Venom Memang Tidak Seharusnya Berpisah Dari Spiderman

by Prima Taufik

Venom Memang Tidak Seharusnya Berpisah Dari Spiderman
EDITOR'S RATING    

Film yang dimaksudkan "wah" ini ternyata serba tanggung

Dengan banyaknya film keluaran Marvel dalam tahun-tahun belakangan, tentu akan mudah membuat penonton bosan dengan gaya cerita yang begitu-begitu saja. Sony punya keuntungan dengan memiliki semua hak tayang dari semesta Spider-Man. Walaupun sekarang Spidey sedang dipinjamkan ke rumah aslinya, masih banyak karakter lain yang bisa diangkat. Salah satunya, Venom. Karakter ini pernah difilmkan dan gagal saat di Spider-Man 3, namun popularitasnya tidak pernah berkurang. Ini membuat Sony yakin sekali lagi untuk memfilmkan Venom. Langkah ini terlihat makin meyakinkan saat mereka berhasil merekrut Tom Hardy sebagai Eddie Brock. 

Setelahnya, hanya sampai di situ kebijakan berguna yang diambil Sony. Film ini penuh dengan hal tanggung yang membuat penonton tidak puas. Plot cerita yang dangkal, CGI yang pas-pasan, rating yang salah, dan pemain yang tidak pas. Dengan adanya teknologi motion-capture, harusnya Venom bisa terlihat lebih realistis. Walau butuh kerja ekstra dan biaya lebih besar setidaknya hasilnya akan memuaskan. Namun, yang dihadirkan di layar adalah parade CGI kelas menengah yang akan terlihat keren satu dekade lalu. Para penikmat komik tahu bagaimana aksi Venom yang brutal dan keras, seharusnya pihak studio paham akan hal ini dan menjadikan film ini rating R seperti halnya Logan dan Deadpool yang sukses besar.

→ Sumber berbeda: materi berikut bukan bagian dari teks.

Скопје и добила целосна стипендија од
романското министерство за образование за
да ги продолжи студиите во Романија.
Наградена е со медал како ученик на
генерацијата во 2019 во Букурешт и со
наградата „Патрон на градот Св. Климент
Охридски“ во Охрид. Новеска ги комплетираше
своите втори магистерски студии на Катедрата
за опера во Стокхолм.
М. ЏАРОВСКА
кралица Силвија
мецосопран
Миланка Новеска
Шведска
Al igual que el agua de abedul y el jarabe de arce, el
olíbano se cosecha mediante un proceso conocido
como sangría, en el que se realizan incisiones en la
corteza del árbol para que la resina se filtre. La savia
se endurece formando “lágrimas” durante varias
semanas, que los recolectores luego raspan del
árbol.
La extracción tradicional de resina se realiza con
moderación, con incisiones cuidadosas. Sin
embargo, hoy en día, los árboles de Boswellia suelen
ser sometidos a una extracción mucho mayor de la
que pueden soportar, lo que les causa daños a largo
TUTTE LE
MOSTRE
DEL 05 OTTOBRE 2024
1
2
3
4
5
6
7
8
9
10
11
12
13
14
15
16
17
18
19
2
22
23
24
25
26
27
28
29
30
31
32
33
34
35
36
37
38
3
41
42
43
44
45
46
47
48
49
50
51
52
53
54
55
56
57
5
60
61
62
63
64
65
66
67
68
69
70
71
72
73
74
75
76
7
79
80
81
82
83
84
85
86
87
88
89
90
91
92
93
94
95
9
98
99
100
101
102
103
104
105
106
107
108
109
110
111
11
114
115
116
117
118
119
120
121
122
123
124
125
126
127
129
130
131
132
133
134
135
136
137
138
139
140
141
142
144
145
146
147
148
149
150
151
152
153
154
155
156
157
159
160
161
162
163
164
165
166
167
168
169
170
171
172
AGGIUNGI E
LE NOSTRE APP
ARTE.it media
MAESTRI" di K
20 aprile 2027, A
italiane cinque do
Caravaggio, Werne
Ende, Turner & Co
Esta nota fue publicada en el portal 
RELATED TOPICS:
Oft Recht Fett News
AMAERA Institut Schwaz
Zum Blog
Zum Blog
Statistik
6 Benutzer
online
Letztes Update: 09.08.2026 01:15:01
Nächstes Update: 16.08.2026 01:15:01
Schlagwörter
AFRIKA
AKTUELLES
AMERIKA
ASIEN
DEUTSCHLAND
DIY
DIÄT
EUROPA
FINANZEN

Asal-muasal Venom sedikit mengalami perubahan dalam film ini. Tidak adanya Spider-Man membuat para penulis harus berimprovisasi bagaimana Eddie Brock memanfaatkan kekuatan Venom. Sayang, di awal cerita, film ini sangat lambat dan hampir membosankan. Film baru terasa seru saat Brock berinteraksi dengan Venom. Namun, kembali ke awal, semua adegan aksi yang penuh dengan CGI membuat aksi Tom Hardy terlihat biasa saja. 

Kelebihan film ini adalah Tom Hardy. Ia sendirian berusaha menghidupkan film ini, sekaligus karakter Eddie Brock. Para pemain di sekitarnya menjadi biasa saja. Mungkin Riz Ahmed yang cukup asyik bermain menjadi Colton Drake. Ia bisa menjadi kejam tanpa menggunakan mimik yang bengis. Sisanya hanya bermain aman, tanpa kesan yang berarti.


Seharusnya, Sony tidak main-main dalam mengolah properti yang mereka punya. Seharusnya mereka belajar dari kegagalan The Amazing Spider-Man. Masih banyak karakter yang bisa muncul dalam semesta Spider-Man, dan sekali lagi stay true to the genre. Jika memang harus kejam dan bengis, maka buatlah kejam dan bengis, namun semenarik mungkin. Semoga Venom adalah kegagalan terakhir Sony dalam mengolah spiderverse.